Collected data

╭──

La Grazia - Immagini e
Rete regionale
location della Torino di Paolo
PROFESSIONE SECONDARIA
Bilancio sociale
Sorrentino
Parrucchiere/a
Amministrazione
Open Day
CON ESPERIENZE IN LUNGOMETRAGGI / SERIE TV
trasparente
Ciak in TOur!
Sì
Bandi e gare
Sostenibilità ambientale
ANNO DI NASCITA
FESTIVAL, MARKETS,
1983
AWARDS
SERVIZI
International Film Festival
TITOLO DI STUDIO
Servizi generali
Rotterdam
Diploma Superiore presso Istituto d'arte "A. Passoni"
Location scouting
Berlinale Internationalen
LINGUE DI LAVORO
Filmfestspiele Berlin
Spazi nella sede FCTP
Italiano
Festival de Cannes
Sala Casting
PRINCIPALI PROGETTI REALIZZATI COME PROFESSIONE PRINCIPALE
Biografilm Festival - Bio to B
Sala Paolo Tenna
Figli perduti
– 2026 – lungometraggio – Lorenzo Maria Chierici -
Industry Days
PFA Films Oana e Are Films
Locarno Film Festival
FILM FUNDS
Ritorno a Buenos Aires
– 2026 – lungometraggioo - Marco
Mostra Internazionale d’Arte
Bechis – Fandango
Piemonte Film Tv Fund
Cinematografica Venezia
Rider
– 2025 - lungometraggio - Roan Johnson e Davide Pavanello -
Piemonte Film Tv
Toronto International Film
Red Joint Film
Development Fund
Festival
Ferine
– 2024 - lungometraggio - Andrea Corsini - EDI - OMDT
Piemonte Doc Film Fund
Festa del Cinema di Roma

╰──
╭──

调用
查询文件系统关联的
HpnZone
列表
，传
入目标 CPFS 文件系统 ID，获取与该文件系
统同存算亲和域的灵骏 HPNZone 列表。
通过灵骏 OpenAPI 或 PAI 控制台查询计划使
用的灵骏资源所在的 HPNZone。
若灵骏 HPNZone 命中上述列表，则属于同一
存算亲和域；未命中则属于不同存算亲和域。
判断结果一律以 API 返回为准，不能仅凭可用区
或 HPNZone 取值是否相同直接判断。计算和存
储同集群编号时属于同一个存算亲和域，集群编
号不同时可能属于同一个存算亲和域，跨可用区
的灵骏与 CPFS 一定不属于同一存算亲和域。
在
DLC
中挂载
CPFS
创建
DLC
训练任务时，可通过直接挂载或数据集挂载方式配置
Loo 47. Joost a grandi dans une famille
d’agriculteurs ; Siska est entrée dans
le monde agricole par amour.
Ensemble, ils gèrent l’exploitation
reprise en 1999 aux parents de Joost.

╰──
╭──

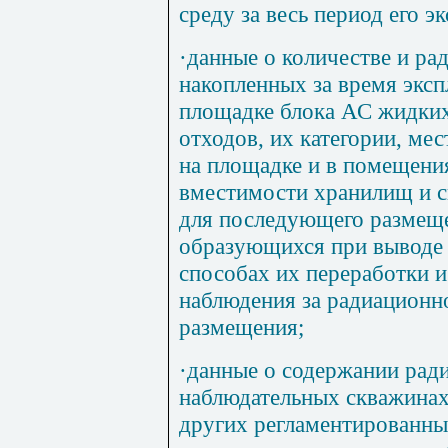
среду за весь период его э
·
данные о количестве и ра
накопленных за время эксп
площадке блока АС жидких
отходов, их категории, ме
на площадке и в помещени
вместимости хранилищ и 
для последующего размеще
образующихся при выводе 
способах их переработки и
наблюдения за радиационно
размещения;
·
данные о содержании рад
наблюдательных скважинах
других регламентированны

╰──

### Problem details
Reproduce the stretch of the records from the line containing "среду за весь период его э" through the line containing "других регламентированны", substituting "сведения" for "данные" and leaving everything else unchanged.

### The answer
среду за весь период его э
·
сведения о количестве и ра
накопленных за время эксп
площадке блока АС жидких
отходов, их категории, ме
на площадке и в помещени
вместимости хранилищ и 
для последующего размеще
образующихся при выводе 
способах их переработки и
наблюдения за радиационно
размещения;
·
сведения о содержании рад
наблюдательных скважинах
других регламентированны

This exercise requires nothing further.